# baby shower ideas



## OzarkHmsteaders (Jul 9, 2006)

I am looking for baby shower ideas,,,
any body have any?

actually, its for an HT shower.:sing:
details will come but I am searching for ideas today.
thanks all


----------



## Ninn (Oct 28, 2006)

How about a cake made from cloth diapers, with snappi's as decor? If it's a shower for an HTer, they may be thrilled with the idea of cloth dipes!


----------



## Wisconsin Ann (Feb 27, 2007)

heh. HT babyshower...kiddo(s) are going to get a lot of wonderous handmade items, I bet 

I'm fair on bridal shower ideas, but baby showers are WAY out of my league. There are a LOT of quilters online...perhaps put out a call to people for quilt blocks? something simple, like a 9square or maybe a star....If there are too many squares, pillows, bibs, cyclinders...all made out of the squares....


----------



## OzarkHmsteaders (Jul 9, 2006)

thanks ladies,



it is an ht baby shower for cricket,
for any of you that don't know she has a thread on here
shes having triplets!!!!!!!!!!!!!!!!!!
I am sure they will be very appreciative of any help they recieve

I am debating on a diaper cake, trying to locate things,etc.
there are so many things out there, 
I just don't know

there will be a post forthcoming with all the info for those here that want to help her and her family.
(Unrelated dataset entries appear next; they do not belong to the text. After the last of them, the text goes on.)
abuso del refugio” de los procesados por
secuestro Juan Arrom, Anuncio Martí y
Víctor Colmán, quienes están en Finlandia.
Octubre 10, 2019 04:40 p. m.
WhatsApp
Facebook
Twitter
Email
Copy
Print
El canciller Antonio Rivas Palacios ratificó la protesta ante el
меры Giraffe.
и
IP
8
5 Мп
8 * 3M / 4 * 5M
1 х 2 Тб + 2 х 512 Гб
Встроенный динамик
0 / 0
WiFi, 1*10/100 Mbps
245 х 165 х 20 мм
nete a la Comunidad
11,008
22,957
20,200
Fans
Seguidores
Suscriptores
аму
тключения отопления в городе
and b/c its a cya world,lol,,
she does know about this and is very excited.
thank you all again


----------



## Ninn (Oct 28, 2006)

I can make booties!


----------



## OzarkHmsteaders (Jul 9, 2006)

thats great ninn,
and thank you.


----------



## KatSpradley (Nov 7, 2008)

Girls: pillowcase dresses. Make them a bit longer so they can keep wearing them.
Girls/Boys: minky tag blanket (use satin ribbon) -see Etsy for some good pics
Wooden toys-shakers, donuts
Sewn nursing pads, sewn baby shoes that kinda look like Robies
Stainless baby silverware 
Glass bottles um well I suppose you could breastfeed 3...WOW...I would be impressed...
cloth wipes, natural wipe solution/spray
baby soap
natural salve
Slings x 3 (yep you can wear two and spouse wears one or the other way around


----------



## Ninn (Oct 28, 2006)

I saw some great glass bottles at evil-mart today. They even come with cushioned insulators on the outside to keep the temps even and make them easier to hold.  I was actually kind of impressed to see that they had kept up with the trends!


----------



## Maura (Jun 6, 2004)

I've been waiting for this. I'm going to make her some all-in-ones.
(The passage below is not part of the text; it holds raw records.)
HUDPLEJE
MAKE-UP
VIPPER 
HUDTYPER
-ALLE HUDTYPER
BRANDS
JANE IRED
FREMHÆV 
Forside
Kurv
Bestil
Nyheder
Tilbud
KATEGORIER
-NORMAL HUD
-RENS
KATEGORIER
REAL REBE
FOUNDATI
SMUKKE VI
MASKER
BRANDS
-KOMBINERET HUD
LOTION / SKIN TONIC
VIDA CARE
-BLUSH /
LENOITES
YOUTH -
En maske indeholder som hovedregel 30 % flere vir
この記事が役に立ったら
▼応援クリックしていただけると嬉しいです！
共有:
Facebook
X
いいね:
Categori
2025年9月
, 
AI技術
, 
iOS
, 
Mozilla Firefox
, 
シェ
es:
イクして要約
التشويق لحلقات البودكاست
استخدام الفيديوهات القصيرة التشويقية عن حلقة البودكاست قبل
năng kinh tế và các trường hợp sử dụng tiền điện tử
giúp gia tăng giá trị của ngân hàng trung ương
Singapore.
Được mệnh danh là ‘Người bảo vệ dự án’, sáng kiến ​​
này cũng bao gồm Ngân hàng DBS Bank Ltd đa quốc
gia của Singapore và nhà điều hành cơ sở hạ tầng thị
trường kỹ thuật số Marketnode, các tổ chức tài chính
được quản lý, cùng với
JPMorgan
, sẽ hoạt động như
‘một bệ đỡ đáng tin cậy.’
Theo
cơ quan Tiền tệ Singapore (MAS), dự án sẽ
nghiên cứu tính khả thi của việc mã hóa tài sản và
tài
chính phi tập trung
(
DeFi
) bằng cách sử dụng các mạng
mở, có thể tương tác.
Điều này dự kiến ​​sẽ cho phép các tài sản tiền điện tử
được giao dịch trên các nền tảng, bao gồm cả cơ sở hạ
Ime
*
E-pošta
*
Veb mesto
I was told by DD who is expecting her 3rd this summer that the best bottles are from The First Year, breastflow. The nipple is made so that the baby has to suck and press at the same time (or something?), just like on the breast. The baby(ies) can go back and forth from breast to bottle. They are sold at www.learningcurve.com, as are BPA free plastic bottles. I ordered some for her because she will pump when she goes back to work. They are not cheap, but will last (I have a feeling quality will be important with THREE babies)


----------



## OzarkHmsteaders (Jul 9, 2006)

maura, my daughter used those bottles with hers, 
she loved them too

I am finding all kinds of ideas
its always so fun when it comes to babies

just fyi.... the thread about this has been somewhat updated
on melissas forum.:sing:


----------



## tinytaylorranch (Apr 29, 2009)

I think it's fun to tie a quilt at the shower. All the ladies visit and laugh while making something special for the little one.


----------



## tinytaylorranch (Apr 29, 2009)

Also, a Dr. Spock book. Everyone needs one.


----------



## Kay in Carlisle (Oct 20, 2002)

This is one gift that was recently given at a baby shower (mother-to-be is having twins -1st time around). 

She was given a basket with thank you notes. Each guest at the shower was to address their card and place a stamp on it (stamps were in the basket). 

This gave the m-t-b a current address and a card ready to go when she completed the personal note.

This would also work for a bridal shower... 

Kay in Carlisle


----------



## OzarkHmsteaders (Jul 9, 2006)

my daughter did that for my daughter-in-law..
she loved it.

great idea though,
thanks for the reminder


----------



## shepmom (May 29, 2003)

Not a good day for me, forgive the short post.

I will make Cricket something for the triplets. Just let me know where to send items.
Lordy, threee at once.


----------



## mustangsally17 (Nov 3, 2007)

http://tipnut.com/projects-baby/
$# project ideas and patterns


----------



## mustangsally17 (Nov 3, 2007)

43 Project Ideas And Patterns


----------